We were there. 9:03 AM.


We...like millions of Americans were there. We witnessed it with our own eyes.
"Oh. My. God. Was that...was that a plane?"
Flight 175 crashed into the South Tower of the World Trade Center. Silence. All I remember, as I sat in my class was silence. I don't recall birds chirping or cars or even people. Just. Silence. The silence that is created when you witness something that snatches the world's innocence from your mind. The kind of silence when you, as a 14 year old child, realize that we are not immortal. America isn't great.


9:59 AM. Shattered. Dreams. Lives. Families. Memories. Shattered. We were there. We watched. We witnessed. We felt our hearts drop as those floors of the South Tower dropped. I shed tears as I felt like I was in that moment. As my soul connected to all those souls lost.


*Bell Chimes*

It was time for second period. Our gaze was broken...like our hearts...like our innocence.
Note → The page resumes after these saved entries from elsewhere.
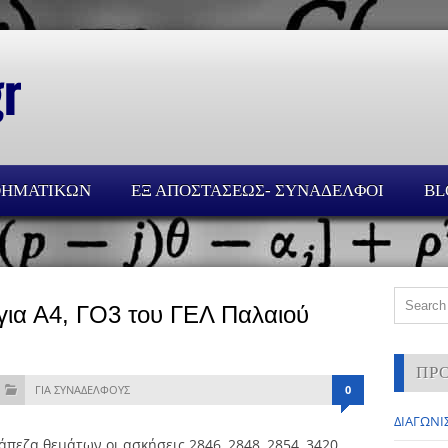
ΘΗΜΑΤΙΚΩΝ
ΕΞ ΑΠΟΣΤΑΣΕΩΣ- ΣΥΝΑΔΕΛΦΟΙ
BL
για Α4, ΓΟ3 του ΓΕΛ Παλαιού
ΠΡ
ΓΙΑ ΣΥΝΑΔΕΛΦΟΥΣ
0
ΔΙΑΓΩΝΙΣ
άπεζα θεμάτων οι ασκήσεις 2846, 2848, 2854, 3420,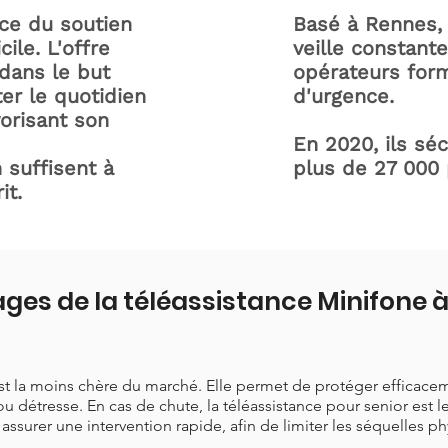
ice du soutien
Basé à Rennes, 
ile. L'offre
veille constant
dans le but
opérateurs form
ter le quotidien
d'urgence.
orisant son
En 2020, ils sé
 suffisent à
plus de 27 000
it.
ges de la téléassistance Minifone
est la moins chère du marché. Elle permet de protéger efficace
ou détresse. En cas de chute, la téléassistance pour senior est 
t assurer une intervention rapide, afin de limiter les séquelles p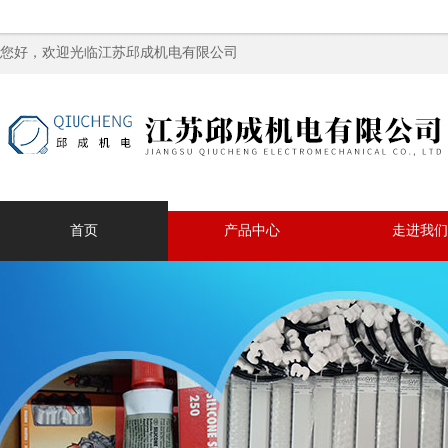
您好，欢迎光临江苏邱成机电有限公司
首页
产品中心
走进我们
After that moment, I literally can't remember the rest of that day. I feel like the entire nation was in a fog after those moments. I tried to recall if I knew anyone who knew anyone who was in New York, but I didn't and they didn't. I remember replaying it over and over and over in my mind. A plane hit the Twin Towers...and...and it collapsed. They collapsed. We. collapsed.


I didn't lose any of my family members on that fateful Tuesday in September. All of my friends are still here. I will never know what it was like to be in Manhattan during September 11, 2001. I won't ever know the insurmountable loss of a loved one who will never be found. I will never understand, fully, what that day means to the family and friends of the lost. But I was there. I feel like even if you didn't lose someone or something during 9.11...we all lost, as Americans that day. We all lost.


It's ten years later since that awful day was etched into our history to remind us of our own mortality...as people...and as a country. We've never been the same since. Rebuilding our lives has been hard. Trying to forget has been impossible. But the one thing we gained from that experience, the one thing that has continued to live with us since September 11, 2001 is that when we bond together as a people, putting our differences aside, forgetting our diversity and concentrating on our communities, remembering that we are only ONE race...the HUMAN RACE, we will ALWAYS come out triumphant. We will always get over obstacles. WE. WILL. ALWAYS WIN.


I remember where I was on September 11, 2001. I was 14 in the 9th grade...freshman year. It was a Tuesday morning and all I remember was the silence...the calm but awkward silence.